С Разбежкиной все эти этические вопросы вы, наверное, обсуждали.

У моих знакомых дети выгнали деда из дома, он очень сильно болел и пошел к бабушке доживать свои дни. И я очень хотела это снять. Написала Разбежкиной, что чувствую себя какой-то сволочью: у людей проблемы, а я рвусь снимать, мне хочется снимать. Она сказала, что это нормальный момент, и привела в пример Льва Толстого: когда у него умирал сын, он запоминал все предсмертные мгновения, чтобы потом написать об этом.

Ну, в общем, он про это лучше всех в мировой литературе написал — я про «Смерть Ивана Ильича» говорю.

Надо почитать, я не читала. Я что хочу сказать. Даже когда происходит что-то, что касается нас, наши личные переживания, мы все равно смотрим со стороны — и на свои страдания, и на чужие страдания. И люди выплескивают эти страдания через камеру. Может быть, если бы меня не было, Света бы дочку не била, потому что камера — очень большой провокатор.

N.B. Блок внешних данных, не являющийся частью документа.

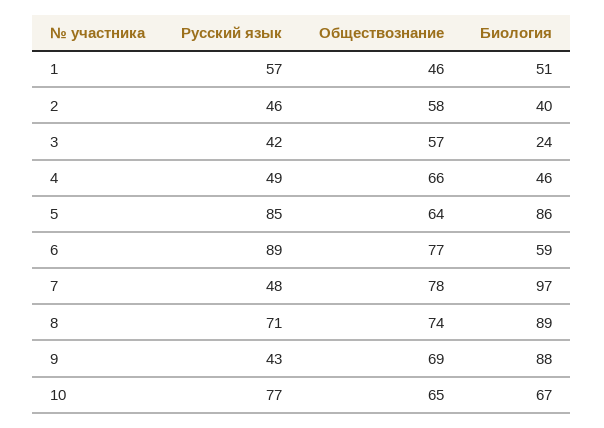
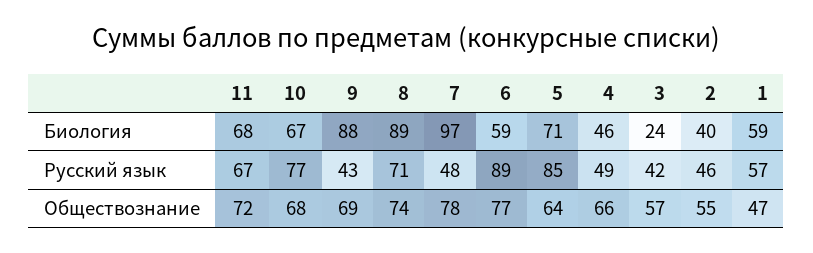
Обществознание, 1: 46 -> 47
Биология, 1: 51 -> 59
Обществознание, 2: 58 -> 55
Биология, 5: 86 -> 71
Обществознание, 10: 65 -> 68
Биология, 11: none -> 68
Русский язык, 11: none -> 67
Обществознание, 11: none -> 72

Если режиссер очень хочет кино и у него есть страстный интерес к герою, а у героя есть скопившееся высказывание — тут все и случается.

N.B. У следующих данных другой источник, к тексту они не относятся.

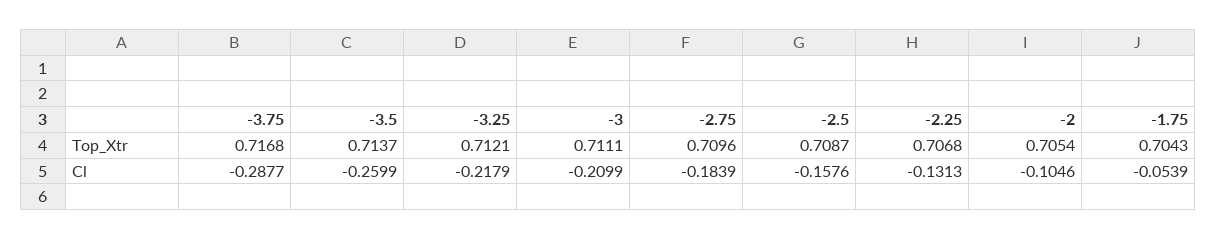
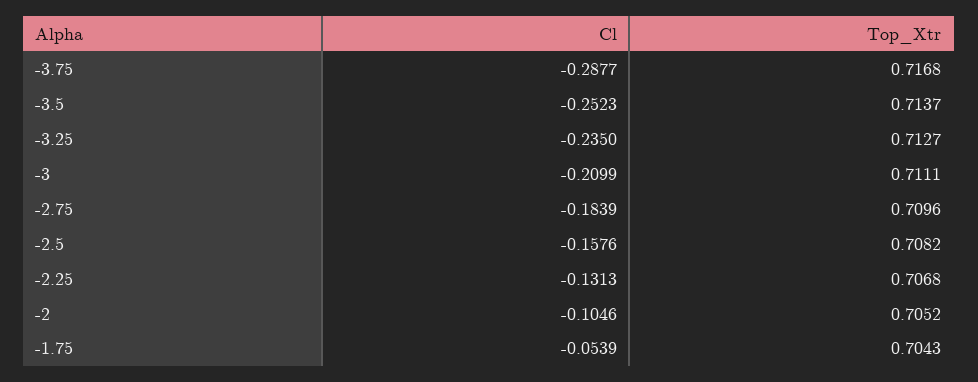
-3.25, Top_Xtr: 0.7121 -> 0.7127
-2.5, Top_Xtr: 0.7087 -> 0.7082
-2, Top_Xtr: 0.7054 -> 0.7052
-3.5, Cl: -0.2599 -> -0.2523
-3.25, Cl: -0.2179 -> -0.235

То есть камера не создает ситуацию, она ее усиливает и открывает какой-то портал для высказывания.

Да, но все зависит от режиссера. Было бы десять режиссеров, они бы все сняли «Милану» по-разному.

Милана. Реж. Мадина Мустафина, 2011

Как так все-таки получается, что ты при каких-то очень интимных моментах можешь с камерой присутствовать? Почему тебя пускают твои герои так близко?

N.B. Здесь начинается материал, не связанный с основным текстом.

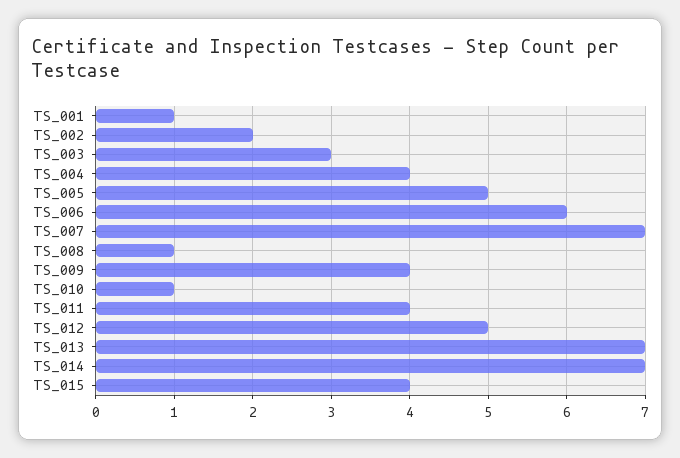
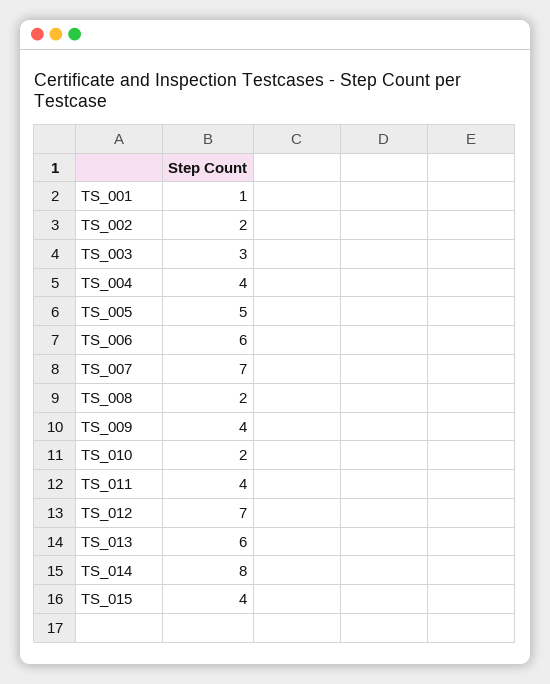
TS_008: 1 -> 2
TS_010: 1 -> 2
TS_012: 5 -> 7
TS_013: 7 -> 6
TS_014: 7 -> 8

Чтобы добиться такой интимности, героя нужно расслабить. И здесь действует принцип «чтобы взять, нужно дать». Чтобы получить кино, взять от героя максимум, надо от себя больше дать. Что это значит? Необходимо, чтобы от тебя исходило тепло, интерес к герою, сопереживание, и тогда он откликается и начинает высказываться через камеру. А как сделать так, чтобы тебя не замечали? Когда ты сильно хочешь, то перестаешь думать о себе, о тебе тоже перестают думать. И ты вообще незаметным становишься. Нужно просто интересоваться другими.

Вспоминаешь ли ты работу над фильмом «Зима, уходи»? Эти митинги были такой радостью для журналиста, документалиста…

Как режиссер я больше люблю микро-истории, частные. На «Зиме» для меня самым важным было то, что мы работали вместе — десять человек. Когда ты режиссер, эго же прет, а тут нас десять. Мы жили вместе, в одной квартире, а мне как человеку не коллективному все это было сложно. Но мне нравилось быть на демонстрациях — это чувство, когда ты в толпе и тебя мнут. Я сначала не хотела в этом проекте участвовать, а потом пошла, поснимала — как раз попала, когда толпа была, чего-то выкрикивала.

Ты думаешь об игровом кино?

Я думаю, но пока что, видишь… Как-то у Разбежкиной спросила я, в чем разница, и она мне написала: «В доккино бог — жизнь, в игровом — ты сам. Но как только ты поймешь, что ты бог, ты — пропал». Когда я снимаю документальное кино, я же не знаю заранее, что будет происходить через пять минут. Я экспериментатор, я ловлю — безоценочно. Фиксирую, отзеркаливаю. А в игровом кино есть уже какой-то заготовленный сценарий — значит, должно быть что-то такое, о чем ты сильно-сильно хочешь рассказать. Я вот, например, никогда в своей жизни не испытывала любовь, сильную, настоящую. И у меня не было потерь близких людей — то есть, потрясений не было. А чтобы снять игровое кино нужно что-то пережить.